Sizing Caliper Brakes
Before we get into the adjustments, let's make sure your caliper brakes are the correct size for your bike. This can be measured easily. Using a ruler, measure the distance (in millimeters) between the mid-point of the mounting hole and the mid-point of the rim's braking surface.
This distance can then be used to check the brakes themselves. Measure the distance between the mid-point of the mounting bolt to the mid-point of either brake pad. Since the springs are holding the brake pad tight, this is the minimum distance that the brake is compatible with. Flex the spring outwards and away, then re-measure this distance. Now you'll have the range of distances that your brakes are compatible with.
Centering Brake Pads
One of the biggest tricks to adjusting caliper brakes -- like most cycling brakes -- is centering the brake pads so that they engage the wheel at the same time. This is largely determined by the strength of the springs that return the pads to neutral, but can be caused by other issues as well.
Brake pads that are off center can cause strange braking, throw a wheel out of true, or lead to other issues. Caliper brakes tend to have at least two different ways to adjust centering.
Return Spring Adjustment
The first is with the small springs that return each brake arm. If these springs don't have the same tension, each arm will return to a different starting position and result in uneven brake pad application.
Different types of brakes have different methods for adjusting these screws. Keep an eye out for different mounting holes that allow for different tensions on this spring. Other models use small screws to increase or decrease tensionon the return springs. Tension should be the same on both sides of the brakes.
The second method for centering brakes involves the friction on the bolt(s) that the brake arms rotate around. To reset this friction, use an Allen wrench (hex wrench) to loosen the bolt that holds the brake cable in place. Manually rotate each brake arm and assess the friction on each.
If it seems that one arm has more friction that the other, unscrew the bolt that holds this arm in place and gently remove it. Inspect for grit, rust, or lack of grease around the pivot point. Clean out any grit or rust, then re-apply grease and bolt the arm back in place. Check the friction again. Each should have even friction.
Re-tighten the brake cable.
The most common cause for squealing brakes is dirt and brake pad residue on the rims of your wheels. To deal with this, simply take some rubbing alcohol and a clean rag, and wipe down the braking surface of the wheel.

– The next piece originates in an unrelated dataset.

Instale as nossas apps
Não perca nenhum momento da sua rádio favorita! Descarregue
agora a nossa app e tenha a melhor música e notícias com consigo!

Squeaking and squealing can also be caused by something as simple as new brake pads. If the sound is new, give it a few rides and see what happens. Make sure, as well, that your brake pads are properly "toed in" as described below.
Brake Pad Adjustment
Adjusting brake pads is the same for just about any type of brakes, but we'll include this information here so it's handy if you're conducting some general maintenance on your brakes.
Brake pads should be mounted so that they don't contact the rubber of your tire and don't overlap the inner edge of the rim. The pad should be slightly tilted to the front, or "toed in." This reduces any squealing, increases the lifespan of your pads, and gives more power to your braking.
Before You Ride Again
After any substantial repair to a bike, make sure to test that you have normal function before riding again. This goes doubly true for break repairs. You may find that your brakes seem to work fine on a normal ride, but problems become apparent when you go down a steep hill. Make sure that everything functions ok before you ride more than a single block.